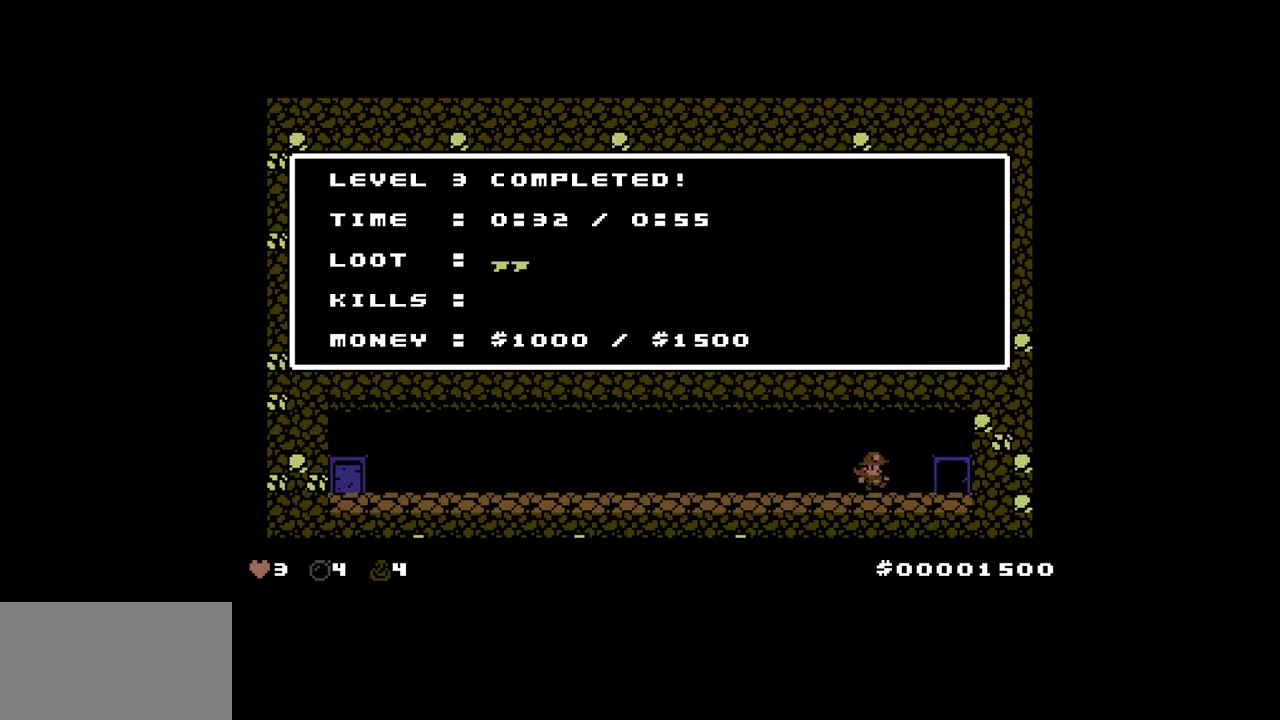
{"keys": [], "events": []}
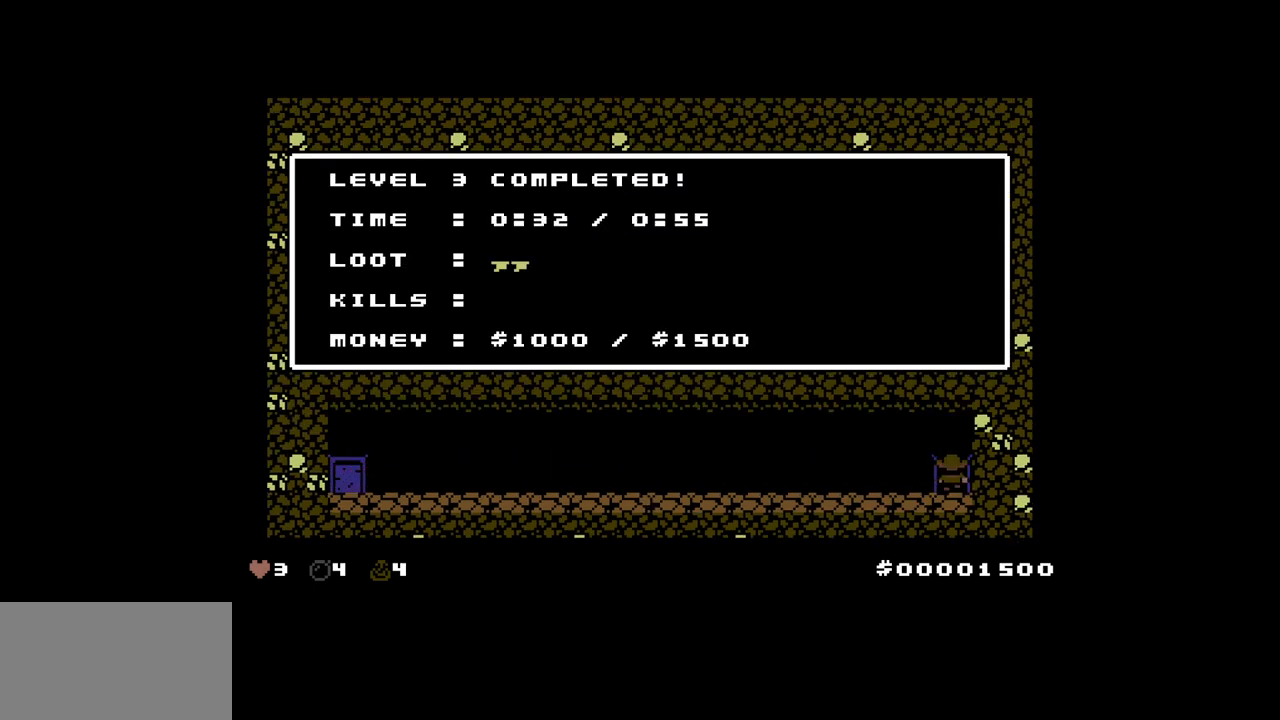
{"keys": [], "events": []}
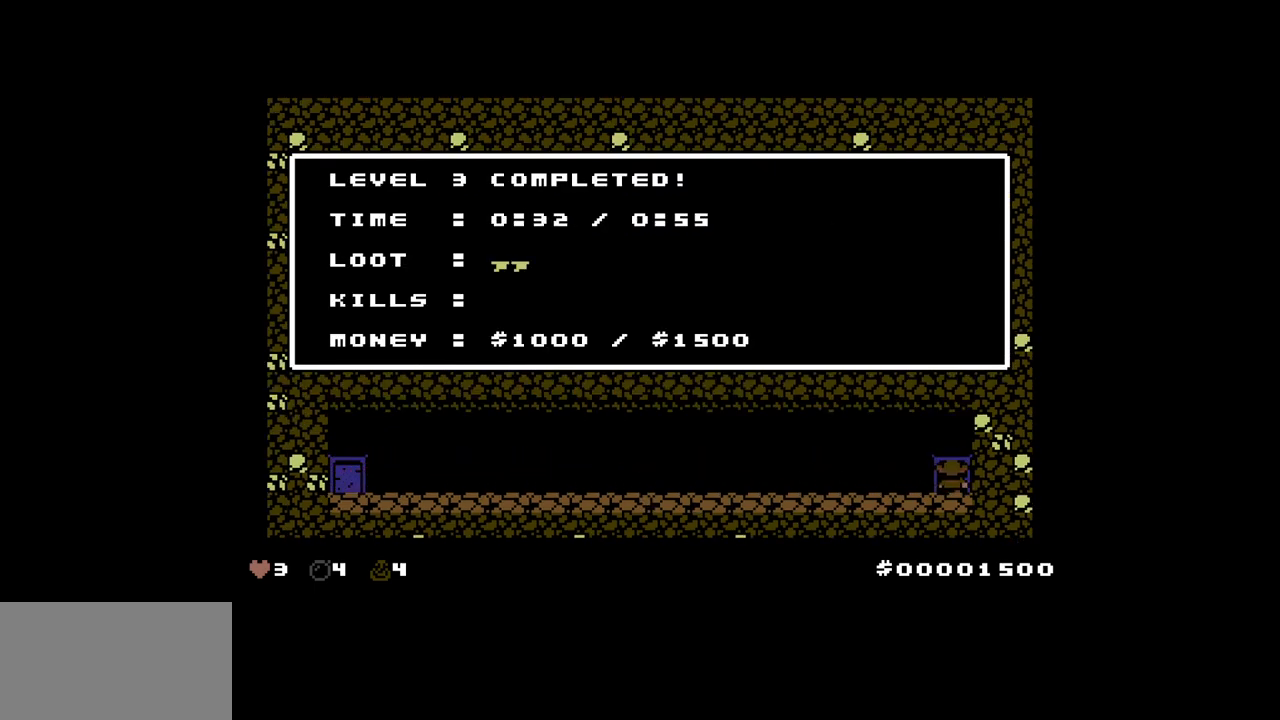
{"keys": [], "events": []}
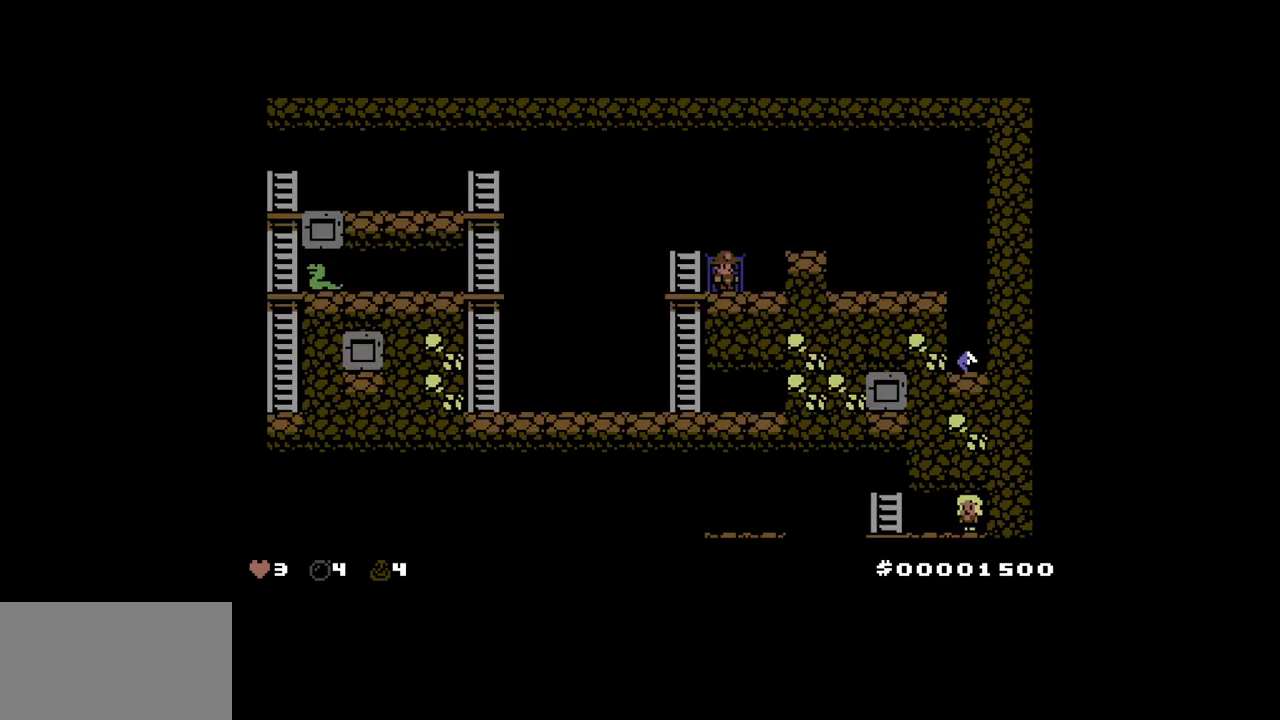
{"keys": ["left"], "events": [[483, "left", "down"]]}
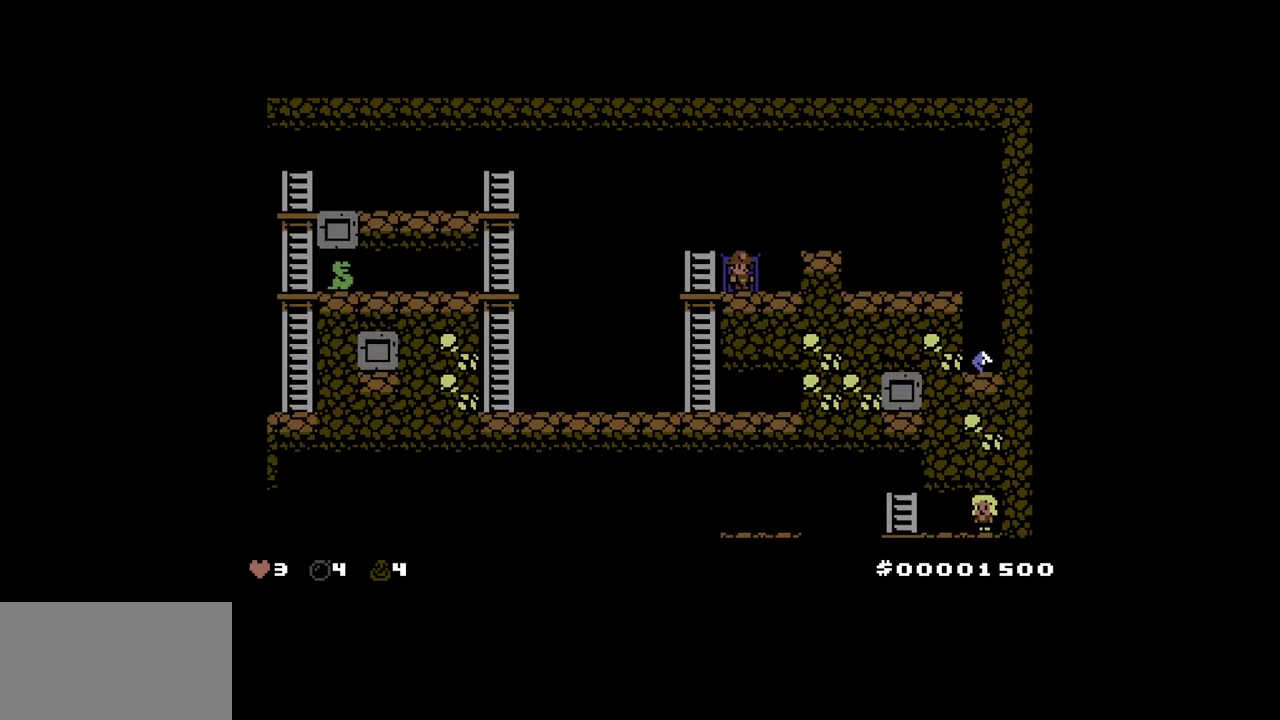
{"keys": ["left", "up"], "events": [[67, "left", "up"], [167, "left", "down"], [267, "up", "down"]]}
##############################
* _Requirement_:
Once the pictures are set aside, copy the remaining text of every entry exactly.

* _Response below_:
{"keys": [], "events": []}
{"keys": [], "events": []}
{"keys": [], "events": []}
{"keys": ["left"], "events": [[483, "left", "down"]]}
{"keys": ["left", "up"], "events": [[67, "left", "up"], [167, "left", "down"], [267, "up", "down"]]}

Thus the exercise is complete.